Brock Nelson remembers the final time he stonewalled a family about a hospital error.
Almost ten years ago, a teenage boy had died after doctors misdiagnosed his cancer. The boy's grief-stricken parents asked to meet with Nelson, then CEO of Children's Hospitals and Clinics of Minnesota.
"I was advised 'don't volunteer information, and don't admit or say that we made a mistake,'" he recalled. After the emotional meeting, he walked out shaking, turned to his lawyer and "vowed we're never going to do that again." Weeks later, he met with the parents again, apologized, and "shared everything we knew."
That was, by all accounts, the start of a sea change in Minnesota hospitals, which have been quietly challenging the code of silence surrounding medical mistakes.

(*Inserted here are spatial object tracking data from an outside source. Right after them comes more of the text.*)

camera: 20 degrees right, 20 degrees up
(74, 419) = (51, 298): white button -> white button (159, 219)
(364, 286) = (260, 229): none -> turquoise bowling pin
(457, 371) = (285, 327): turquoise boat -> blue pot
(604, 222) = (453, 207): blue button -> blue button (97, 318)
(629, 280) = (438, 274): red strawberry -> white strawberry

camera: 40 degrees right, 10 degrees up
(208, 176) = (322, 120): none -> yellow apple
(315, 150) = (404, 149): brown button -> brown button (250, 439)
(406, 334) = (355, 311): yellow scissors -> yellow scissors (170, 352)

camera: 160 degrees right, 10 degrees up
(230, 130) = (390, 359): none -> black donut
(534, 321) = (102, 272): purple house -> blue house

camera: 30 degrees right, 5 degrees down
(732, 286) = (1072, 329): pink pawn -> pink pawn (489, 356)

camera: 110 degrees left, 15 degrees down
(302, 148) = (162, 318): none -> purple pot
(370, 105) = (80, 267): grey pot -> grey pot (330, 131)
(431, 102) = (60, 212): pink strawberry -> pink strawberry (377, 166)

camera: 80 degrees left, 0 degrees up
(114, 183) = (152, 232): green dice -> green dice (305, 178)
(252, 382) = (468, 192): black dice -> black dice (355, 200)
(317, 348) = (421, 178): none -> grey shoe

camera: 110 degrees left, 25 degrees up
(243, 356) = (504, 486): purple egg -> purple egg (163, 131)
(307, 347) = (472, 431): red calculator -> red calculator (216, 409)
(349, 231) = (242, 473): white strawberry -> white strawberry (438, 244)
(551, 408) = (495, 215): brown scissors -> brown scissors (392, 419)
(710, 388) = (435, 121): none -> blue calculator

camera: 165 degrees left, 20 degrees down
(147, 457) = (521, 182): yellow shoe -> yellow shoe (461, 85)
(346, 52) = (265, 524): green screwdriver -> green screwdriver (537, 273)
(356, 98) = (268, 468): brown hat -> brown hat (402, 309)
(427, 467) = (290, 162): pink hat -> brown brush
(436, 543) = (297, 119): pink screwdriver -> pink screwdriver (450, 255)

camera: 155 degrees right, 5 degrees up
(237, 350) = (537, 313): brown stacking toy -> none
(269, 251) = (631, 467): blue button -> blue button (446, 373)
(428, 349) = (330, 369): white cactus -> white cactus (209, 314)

Few go as far as the Park Nicollet Health System, which publicly admitted March 17 that the wrong kidney had been removed from a cancer patient at Methodist Hospital in St. Louis Park.
But many of Minnesota's largest hospitals are embracing the idea of fessing up to their mistakes, at least to patients and families, and trying to make amends.
That includes Regions Hospital in St. Paul, where Nelson is now CEO.
"As a whole state, I think the culture has shifted," said Dr. Phil Kibort, vice president and chief medical officer at Children's Hospitals. "In the last five, six years, we've been telling the truth."